- **Your goal**
Write out exactly, with no other output, the lines below from the one that contains "Escalada en roca" through the end.

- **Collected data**
----

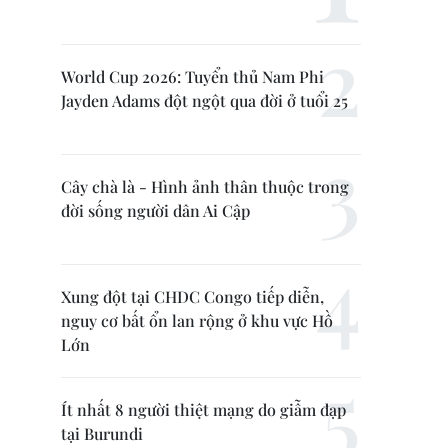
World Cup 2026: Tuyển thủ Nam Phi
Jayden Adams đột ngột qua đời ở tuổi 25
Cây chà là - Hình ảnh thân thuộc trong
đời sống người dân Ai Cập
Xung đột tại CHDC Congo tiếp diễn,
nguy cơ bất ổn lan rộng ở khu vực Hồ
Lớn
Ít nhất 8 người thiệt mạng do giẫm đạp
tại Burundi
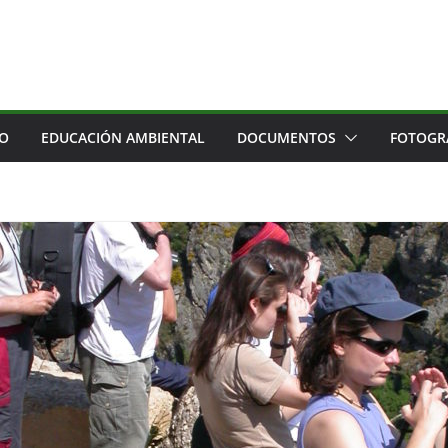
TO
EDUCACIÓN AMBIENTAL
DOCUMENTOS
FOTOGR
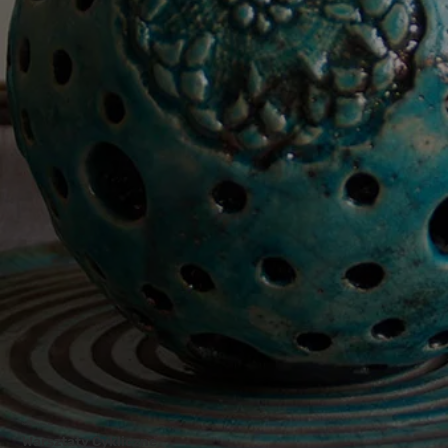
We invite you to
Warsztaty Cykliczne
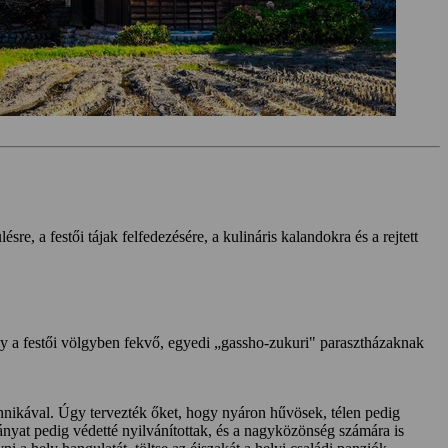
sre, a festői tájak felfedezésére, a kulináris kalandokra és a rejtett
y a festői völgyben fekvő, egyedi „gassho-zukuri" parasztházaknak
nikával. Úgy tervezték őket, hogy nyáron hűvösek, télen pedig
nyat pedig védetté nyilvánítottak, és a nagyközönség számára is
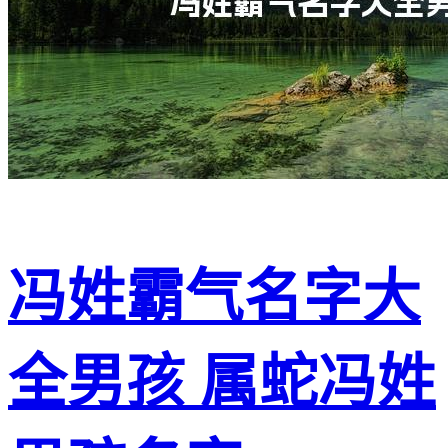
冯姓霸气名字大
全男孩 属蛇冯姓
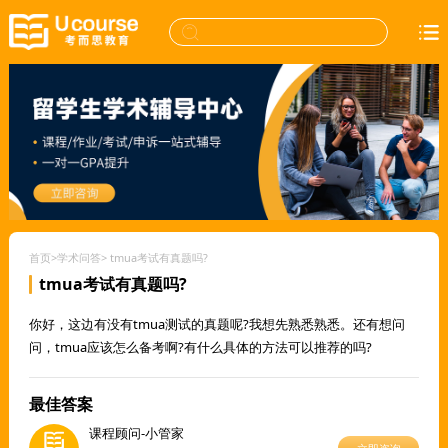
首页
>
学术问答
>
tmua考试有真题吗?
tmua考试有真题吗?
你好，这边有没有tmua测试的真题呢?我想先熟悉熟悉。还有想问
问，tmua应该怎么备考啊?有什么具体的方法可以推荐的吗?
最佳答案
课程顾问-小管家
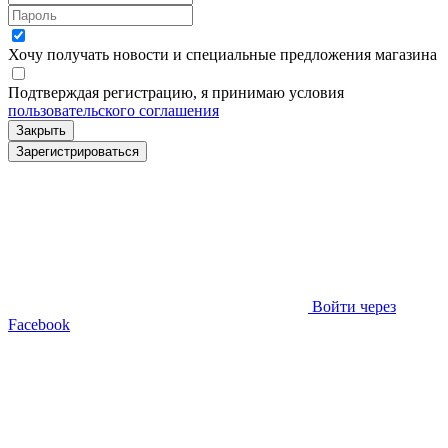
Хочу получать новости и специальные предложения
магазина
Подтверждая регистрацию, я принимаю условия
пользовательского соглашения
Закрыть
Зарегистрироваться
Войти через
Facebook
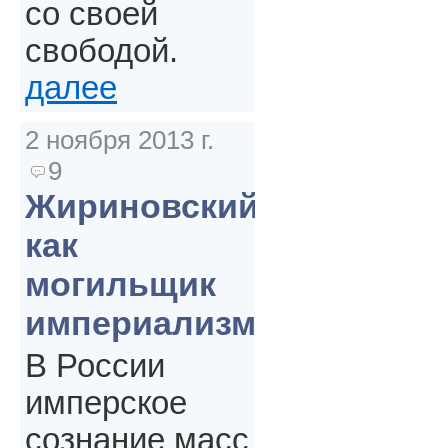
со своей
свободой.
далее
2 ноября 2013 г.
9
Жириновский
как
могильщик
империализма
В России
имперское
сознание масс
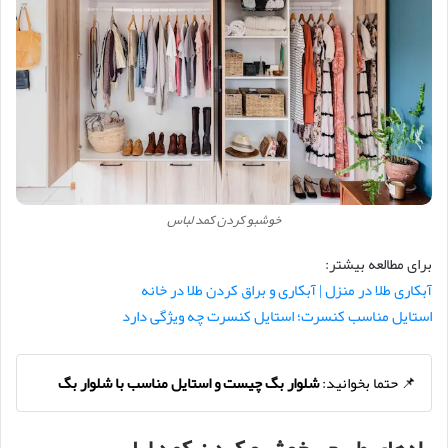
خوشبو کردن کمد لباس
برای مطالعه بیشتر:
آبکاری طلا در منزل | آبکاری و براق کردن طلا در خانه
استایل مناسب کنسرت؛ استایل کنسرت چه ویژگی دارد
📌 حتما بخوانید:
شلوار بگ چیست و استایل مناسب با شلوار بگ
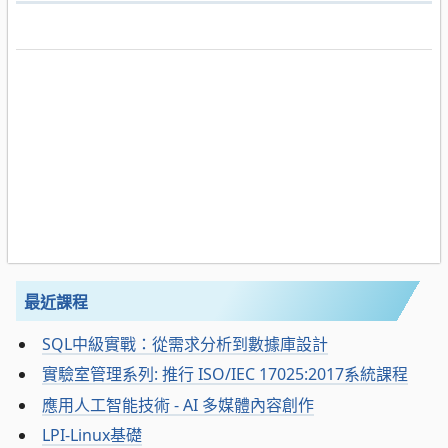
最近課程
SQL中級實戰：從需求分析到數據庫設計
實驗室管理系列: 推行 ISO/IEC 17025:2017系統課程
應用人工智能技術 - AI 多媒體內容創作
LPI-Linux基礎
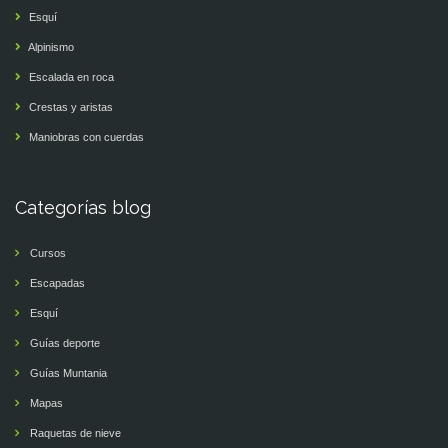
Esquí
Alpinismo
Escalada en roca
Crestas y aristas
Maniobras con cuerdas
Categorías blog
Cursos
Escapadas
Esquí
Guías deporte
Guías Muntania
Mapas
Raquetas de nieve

----

- **Solution to the problem**
Escalada en roca
Crestas y aristas
Maniobras con cuerdas
Categorías blog
Cursos
Escapadas
Esquí
Guías deporte
Guías Muntania
Mapas
Raquetas de nieve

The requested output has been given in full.